On “The National Anthem”, over a punk-rock bassline and Jonny Greenwood’s woozy ondes Martenot, Yorke sings: “Everyone, everyone is so near, everyone has got the fear, it’s holding on,” words that could have been written for the era of Covid-19 and lockdowns.
“Idioteque” – the band’s anti-dance classic – conjures up scenes of environmental apocalypse (“ice age coming, ice age coming… We’re not scaremongering, this is really happening”) juxtaposed with pleas for BBC-style faux-neutrality (“let me hear both sides”).
“You and Whose Army?”, the most explicitly political song of this era, was written as a darkly comic assault on Blairism (“you and your cronies”). But it acquires a yet more sinister resonance under a Prime Minister who has taken nepotism to new heights. “Optimistic” and “Dollars and Cents”, meanwhile, anticipate a world of tech monopolies (“the big fish eat the little ones”) and hyper-financialisation (“we are the dollars and the cents and the pounds and pence… we’re gonna crack your little souls”).
Though Kid A was intended as a retreat from the burdens of commercial and critical success, it delivered more of both. The album was Radiohead’s first transatlantic chart-topper and was named the greatest LP of the 2000s by Rolling Stone, Pitchfork and the Times.

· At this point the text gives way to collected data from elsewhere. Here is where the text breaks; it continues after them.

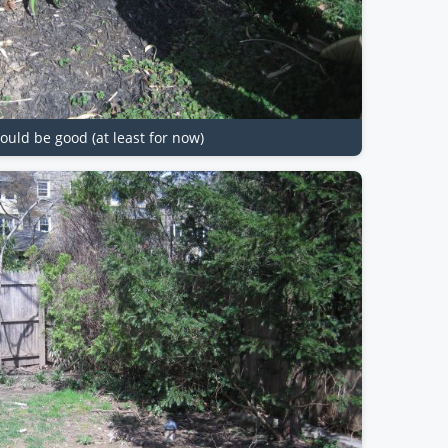
ould be good (at least for now)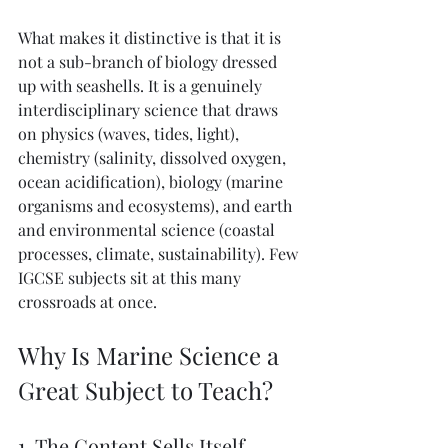
What makes it distinctive is that it is 
not a sub-branch of biology dressed 
up with seashells. It is a genuinely 
interdisciplinary science that draws 
on physics (waves, tides, light), 
chemistry (salinity, dissolved oxygen, 
ocean acidification), biology (marine 
organisms and ecosystems), and earth 
and environmental science (coastal 
processes, climate, sustainability). Few 
IGCSE subjects sit at this many 
crossroads at once.
Why Is Marine Science a 
Great Subject to Teach?
1. The Content Sells Itself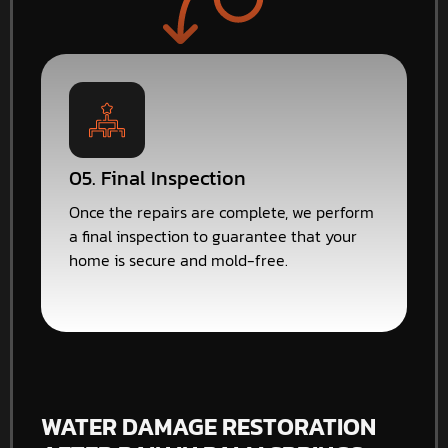
05. Final Inspection
Once the repairs are complete, we perform
a final inspection to guarantee that your
home is secure and mold-free.
WATER DAMAGE RESTORATION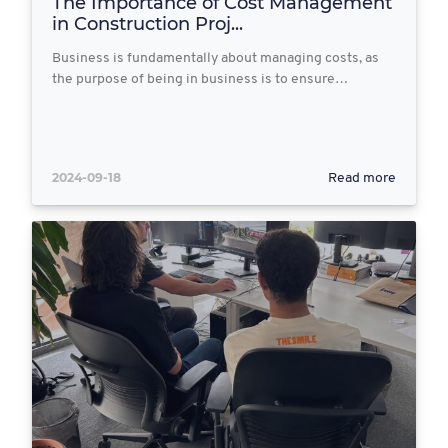
The Importance of Cost Management
in Construction Proj...
Business is fundamentally about managing costs, as
the purpose of being in business is to ensure…
2024-09-18
Read more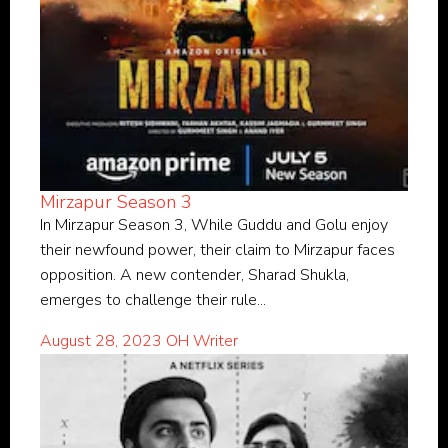
Mirzapur Season 3
In Mirzapur Season 3, While Guddu and Golu enjoy
their newfound power, their claim to Mirzapur faces
opposition. A new contender, Sharad Shukla,
emerges to challenge their rule...
August 28, 2023
OH Writer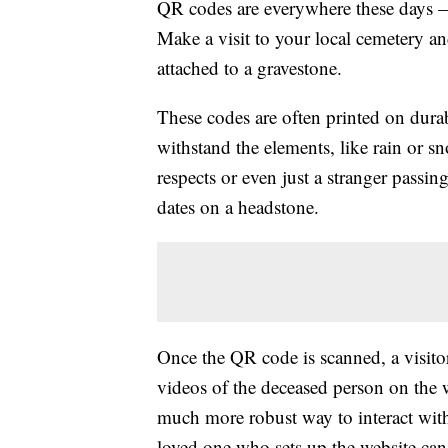
QR codes are everywhere these days —
Make a visit to your local cemetery a
attached to a gravestone.
These codes are often printed on durab
withstand the elements, like rain or sn
respects or even just a stranger passi
dates on a headstone.
Once the QR code is scanned, a visitor
videos of the deceased person on the w
much more robust way to interact with
loved one who sets up the website can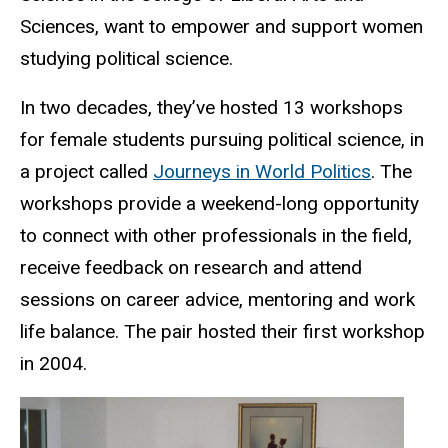
Sciences,
want to
empower and support women
studying political science.
In two decades, they’ve hosted 13 workshops
for female students pursuing political science, in
a project
called
Journeys in World Politics
.
T
he
workshops provide a weekend-long opportunity
to connect with other professionals in the field,
receive feedback on research and attend
sessions on career advice, mentoring and work
life balance. The pair hosted their first workshop
in 2004.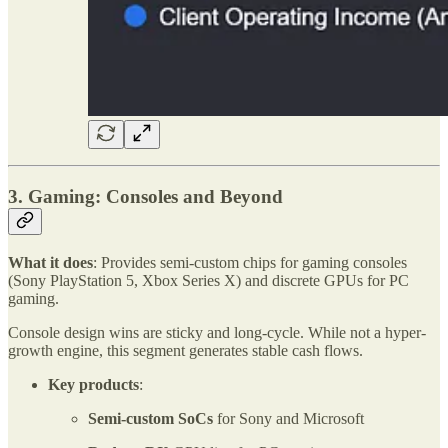
3. Gaming: Consoles and Beyond
What it does
: Provides semi-custom chips for gaming consoles
(Sony PlayStation 5, Xbox Series X) and discrete GPUs for PC
gaming.
Console design wins are sticky and long-cycle. While not a hyper-
growth engine, this segment generates stable cash flows.
Key products
:
Semi-custom SoCs
for Sony and Microsoft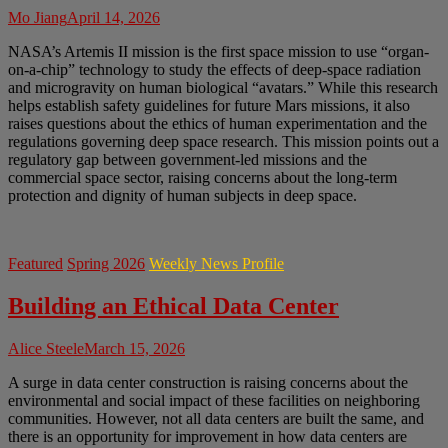
Mo Jiang
April 14, 2026
NASA’s Artemis II mission is the first space mission to use “organ-
on-a-chip” technology to study the effects of deep-space radiation
and microgravity on human biological “avatars.” While this research
helps establish safety guidelines for future Mars missions, it also
raises questions about the ethics of human experimentation and the
regulations governing deep space research. This mission points out a
regulatory gap between government-led missions and the
commercial space sector, raising concerns about the long-term
protection and dignity of human subjects in deep space.
Featured
Spring 2026
Weekly News Profile
Building an Ethical Data Center
Alice Steele
March 15, 2026
A surge in data center construction is raising concerns about the
environmental and social impact of these facilities on neighboring
communities. However, not all data centers are built the same, and
there is an opportunity for improvement in how data centers are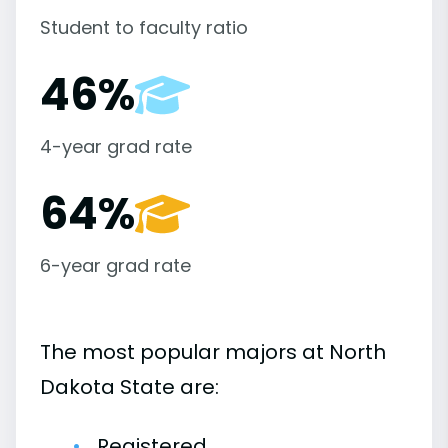
Student to faculty ratio
46%
4-year grad rate
64%
6-year grad rate
The most popular majors at North
Dakota State are:
Registered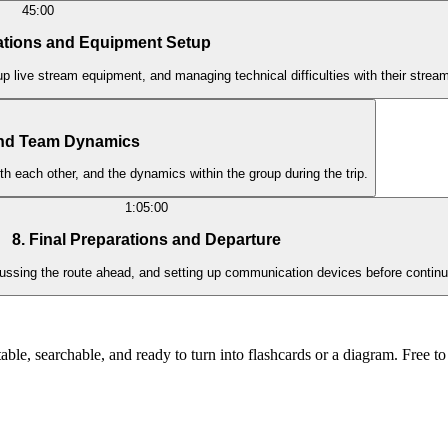
45:00
cations and Equipment Setup
 up live stream equipment, and managing technical difficulties with their strea
nd Team Dynamics
h each other, and the dynamics within the group during the trip.
1:05:00
8. Final Preparations and Departure
iscussing the route ahead, and setting up communication devices before contin
ble, searchable, and ready to turn into flashcards or a diagram. Free to 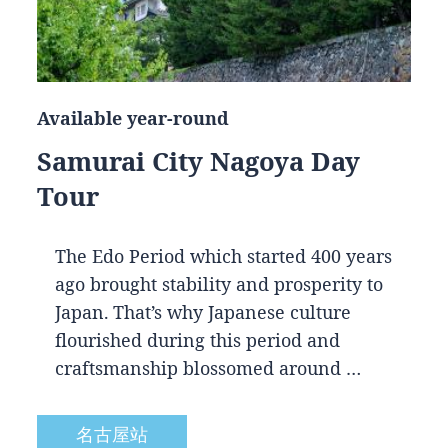
Available year-round
Samurai City Nagoya Day
Tour
The Edo Period which started 400 years
ago brought stability and prosperity to
Japan. That’s why Japanese culture
flourished during this period and
craftsmanship blossomed around …
名古屋站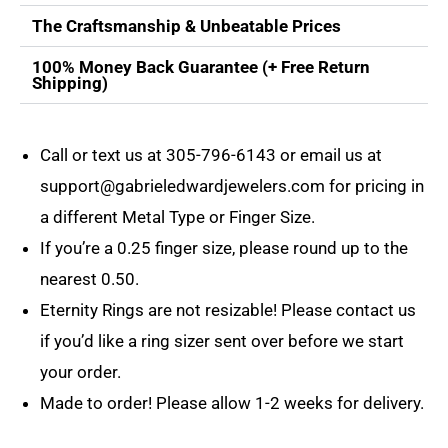
The Craftsmanship & Unbeatable Prices
100% Money Back Guarantee (+ Free Return
Shipping)
Call or text us at
305-796-6143
or email us at
support@gabrieledwardjewelers.com
for pricing in
a different Metal Type or Finger Size.
If you’re a 0.25 finger size, please round up to the
nearest 0.50.
Eternity Rings are not resizable! Please contact us
if you’d like a ring sizer sent over before we start
your order.
Made to order! Please allow 1-2 weeks for delivery.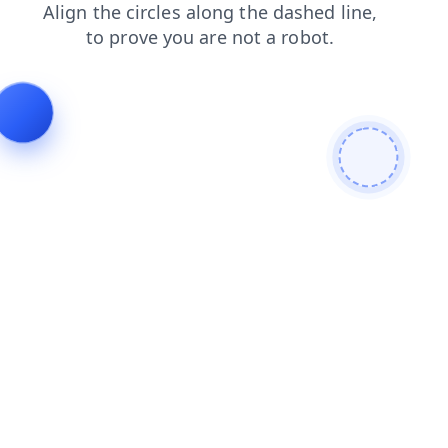
news
search
contacts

Such is Kid A’s hegemonic status that few can remember anyone who was against it. But plenty of critics were. The Guardian awarded it two stars, while the now-defunct Melody Maker described it as “look-ma-I-can-suck-my-own-cock whiny old rubbish”. By defying such reviews, Radiohead created a new template for pop experimentalism as Bowie and the Beatles had before.
The final track on the boxset is a strings-only version of Kid A’s “How to Disappear Completely” (Yorke described the original as “the most beautiful thing we ever did”). The song recalls the advice that REM’s frontman Michael Stipe gave Yorke during an on-tour meltdown: “Pull the shutters down and keep saying, ‘I’m not here, this is not happening.’”
Today, in an age of pandemics, climate crisis and surveillance capitalism, these words are newly resonant. As with so much of this disorienting collection, they evoke both the desirability of escape – and its ultimate impossibility.